DIRECTIVE A:
Quote the comment thread on C++ serialization word for word, starting with "How do you access" and going on through "without some help.".

How do you access the members if you
don't know where they stay inside a class?
I see that impossible, but I'm not
sure now.

Germán said...

You got me intrigued, but I'm sure it's impossible to know the structure of a c++ type without some help.
What I came up with is that you can use tuples to describe the structure of a type. But I don't know where the c++0x features fit. Pleeeeeaseeeee... tell us! :-)

蕭刻庭 said...

Interesting... O_O really

tapted said...

I was playing with this a while ago. See

http://code.apted.net/project/apted-pub/browser/sera/trunk

Serialising arbitrary structs was the main challenge. I didn't want to interfere with the class definitions.. There were two ways (check out ser_test.cpp). But you basically had two options. With,

struct XY {int x; int y};

there is a macro SERIALISE_AS_POD(XY);, which would just serialise it as plain 'old data. Or a 'serialiser'. E.g. for:

class XS {
SERIALISABLE;
int x;
std::string s;
std::vector v;
public:
XS(int xx = 0) : x(xx), s(x, 'x'), v(3, s) {}
};

You would define:

SERIALISER(XS) {
SERIALISE_OPT(x, &init_int);
SERIALISE_OPT(s, "default string");
SERIALISE(v); //empty vectors are perfectly valid!
}


SERIALISE_OPT makes the data members optional in the serialised format. And it supports maps of strings of vectors of structs of maps of strings, etc.

"serialise" then converts any serialisable data into a map of strings->byte[]

The SQL stuff was also a part of it. I basically wanted to convert a struct-"schema" defined this way into an SQL schema.. but it's still a work-in-progress (that hasn't progressed for 17 months)...

Rows from a data source:
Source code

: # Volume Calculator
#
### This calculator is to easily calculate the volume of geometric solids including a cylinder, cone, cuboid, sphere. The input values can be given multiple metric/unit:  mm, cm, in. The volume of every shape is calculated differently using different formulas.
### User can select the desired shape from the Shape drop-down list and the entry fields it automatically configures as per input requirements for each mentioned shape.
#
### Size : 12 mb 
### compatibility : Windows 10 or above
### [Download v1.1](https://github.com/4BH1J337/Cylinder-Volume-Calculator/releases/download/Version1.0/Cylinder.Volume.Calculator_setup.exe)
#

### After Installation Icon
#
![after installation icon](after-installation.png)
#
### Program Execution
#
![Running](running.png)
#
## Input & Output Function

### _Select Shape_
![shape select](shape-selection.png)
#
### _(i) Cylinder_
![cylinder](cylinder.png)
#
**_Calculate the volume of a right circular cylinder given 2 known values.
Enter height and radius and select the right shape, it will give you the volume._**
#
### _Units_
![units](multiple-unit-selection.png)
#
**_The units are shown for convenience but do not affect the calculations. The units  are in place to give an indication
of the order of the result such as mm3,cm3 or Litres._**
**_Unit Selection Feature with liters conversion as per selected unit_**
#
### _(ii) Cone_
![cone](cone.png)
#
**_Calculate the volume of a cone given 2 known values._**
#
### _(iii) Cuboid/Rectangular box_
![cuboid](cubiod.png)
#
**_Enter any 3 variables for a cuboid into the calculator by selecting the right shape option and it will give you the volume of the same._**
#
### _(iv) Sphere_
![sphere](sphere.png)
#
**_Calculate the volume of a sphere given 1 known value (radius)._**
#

DIRECTIVE B:
From the rows, print the lines starting with the line with "# Volume Calculator" and going on through the line with "### compatibility : Windows 10 or above", unchanged.

EXPECTED ANSWER A:
How do you access the members if you
don't know where they stay inside a class?
I see that impossible, but I'm not
sure now.

Germán said...

You got me intrigued, but I'm sure it's impossible to know the structure of a c++ type without some help.

EXPECTED ANSWER B:
: # Volume Calculator
#
### This calculator is to easily calculate the volume of geometric solids including a cylinder, cone, cuboid, sphere. The input values can be given multiple metric/unit:  mm, cm, in. The volume of every shape is calculated differently using different formulas.
### User can select the desired shape from the Shape drop-down list and the entry fields it automatically configures as per input requirements for each mentioned shape.
#
### Size : 12 mb 
### compatibility : Windows 10 or above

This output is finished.